Compleanno di soddisfazioni ed entusiasmo per il ventesimo anniversario del Festival del Cinema africano. L'anno scorso, le direttrici artistiche Annamaria Gallone a Alessandra Speciale, dal palco della serata di inaugurazione, avevano lamentato, con profonda preoccupazione, la drastica riduzione di finanziamenti che metteva in dubbio l'edizione attuale. E invece: oltre 22mila presenze, un aumento del 15% rispetto al 2009, calore e partecipazione da parte del pubblico. Un pubblico che ha espresso il suo gradimento conferendo il premio Città di Milano alla regista franco coreana Ounie Lecomte, autrice esordiente dell'autobiografico Une vie toute neuve, già presentato a Cannes 2009.
Il film ha meritatamente vinto anche il riconoscimento ufficiale più ambito del Festival: il Premio Eni per il miglior lungometraggio Finestre sul mondo. Ounie Lecomte, abbandonata in un orfanotrofio all'età di nove anni e adottata da una famiglia francese, ha filmato, con delicatezza e sobrietà, il trauma di una bambina che viene lasciata in un istituto dal padre, amatissimo. La piccola Jinhee (Kim Saeron, sorprendente incarnazione della tristezza e della solitudine) resiste con rabbia al suo destino di essere accolta in una nuova famiglia, giungendo perfino a tentare il suicidio seppellendosi nella terra. Ma la speranza di ritrovare il padre si scioglie nella consapevolezza dolorosa che questi non tornerà mai a prenderla. Del genitore rimarrà solo il ricordo di una passeggiata in bicicletta, stretta alla sua schiena, immagine toccante che chiude un film di rara sensibilità e credibilità nella rappresentazione della complessità emotiva dei bambini.

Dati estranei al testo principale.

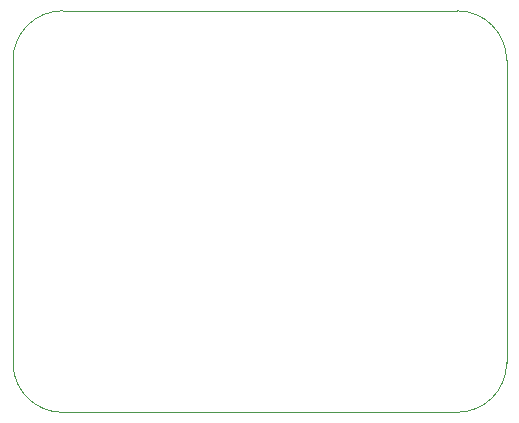
<source format=gbr>
%TF.GenerationSoftware,KiCad,Pcbnew,(6.0.10)*%
%TF.CreationDate,2023-05-01T12:45:21+05:45*%
%TF.ProjectId,arduino,61726475-696e-46f2-9e6b-696361645f70,rev?*%
%TF.SameCoordinates,Original*%
%TF.FileFunction,Profile,NP*%
%FSLAX46Y46*%
G04 Gerber Fmt 4.6, Leading zero omitted, Abs format (unit mm)*
G04 Created by KiCad (PCBNEW (6.0.10)) date 2023-05-01 12:45:21*
%MOMM*%
%LPD*%
G01*
G04 APERTURE LIST*
%TA.AperFunction,Profile*%
%ADD10C,0.100000*%
%TD*%
G04 APERTURE END LIST*
D10*
X81550000Y-96400000D02*
X81550000Y-70600000D01*
X85750000Y-66400000D02*
X119150000Y-66400000D01*
X85750000Y-66400000D02*
G75*
G03*
X81550000Y-70600000I0J-4200000D01*
G01*
X85745246Y-100400226D02*
X119150000Y-100400000D01*
X123350000Y-70600000D02*
G75*
G03*
X119150000Y-66400000I-4200000J0D01*
G01*
X119150000Y-100400000D02*
G75*
G03*
X123350000Y-96200000I0J4200000D01*
G01*
X81550000Y-96400000D02*
G75*
G03*
X85745246Y-100400226I4195246J199774D01*
G01*
X123350000Y-70600000D02*
X123350000Y-96200000D01*
M02*

</source>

Sono donne anche le vincitrici degli altri due premi più importanti del Festival: Miglior Film Africano a Dowaha di Raja Amari (Tunisia/Svizzera/Francia 2009) e Concorso Cortometraggi Africani a Un Transport e Commun - Saint Louis Blues di Dyana Gaye (Senegal/Francia, 2009). Nel primo si incrociano con coerenza generi e tendenze differenti, dal dramma sociale – la condizione della donna fra tradizione e modernità – alla commedia nera, con picchi di autentica e iperbolica violenza: la giovane protagonista (Hafsia Herzi, notevole già in Cous Cous di Abdel Kechichee) si emancipa dalla segregazione familiare soffocando nel sonno la nonna e uccidendo con un rasoio la sorella. Finalmente libera cammina sorridente per le strade, con il vestito imbrattato di sangue. Leggero, divertente e ottimista è invece il musical scritto e diretto da Dyana Gaye, veterana del Festival e premiata nel 2006 con il corto Deweneti. La regista offre un ritratto dell'Africa di grande freschezza, lontano dai luoghi comuni.
Uscire dagli stereotipi rappresentativi è l'assunto programmatico che ha guidato anche la realizzazione dei film della sezione Forget Africa, finanziati dal Festival di Rotterdam 2010. Dodici registi, non africani e non europei, sono stati scelti dagli organizzatori olandesi per girare in Paesi del continente africano in cui non erano mai stati, con l'obiettivo di catturare con la macchina le prime impressioni e cercare la collaborazione di filmmakers e produzioni locali. I risultati sono capaci di testimoniare realtà sconosciute e di far dimenticare, appunto, l'Africa così come spesso, in modo retorico e pietistico, viene raffigurata: un luogo simbolo di povertà, fame, guerra e malattia.